Dataset entries
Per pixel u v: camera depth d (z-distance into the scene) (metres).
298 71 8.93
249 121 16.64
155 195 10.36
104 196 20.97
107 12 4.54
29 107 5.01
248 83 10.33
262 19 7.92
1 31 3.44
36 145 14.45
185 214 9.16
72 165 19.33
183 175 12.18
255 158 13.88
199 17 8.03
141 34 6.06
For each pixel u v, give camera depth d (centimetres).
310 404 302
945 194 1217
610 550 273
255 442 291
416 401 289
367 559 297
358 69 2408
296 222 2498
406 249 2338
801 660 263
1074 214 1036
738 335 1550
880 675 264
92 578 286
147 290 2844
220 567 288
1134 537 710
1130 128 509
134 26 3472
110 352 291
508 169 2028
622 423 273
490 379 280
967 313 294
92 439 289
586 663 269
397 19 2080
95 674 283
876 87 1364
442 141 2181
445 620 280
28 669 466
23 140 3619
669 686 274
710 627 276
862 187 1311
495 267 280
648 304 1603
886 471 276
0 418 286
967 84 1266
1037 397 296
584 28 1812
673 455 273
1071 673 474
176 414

• WORK REQUEST
The answer is to be the lines from the one holding "622 423 273" through the end of the data above, transcribed character for character, both ends included.

• WRITTEN SOLUTION
622 423 273
490 379 280
967 313 294
92 439 289
586 663 269
397 19 2080
95 674 283
876 87 1364
442 141 2181
445 620 280
28 669 466
23 140 3619
669 686 274
710 627 276
862 187 1311
495 267 280
648 304 1603
886 471 276
0 418 286
967 84 1266
1037 397 296
584 28 1812
673 455 273
1071 673 474
176 414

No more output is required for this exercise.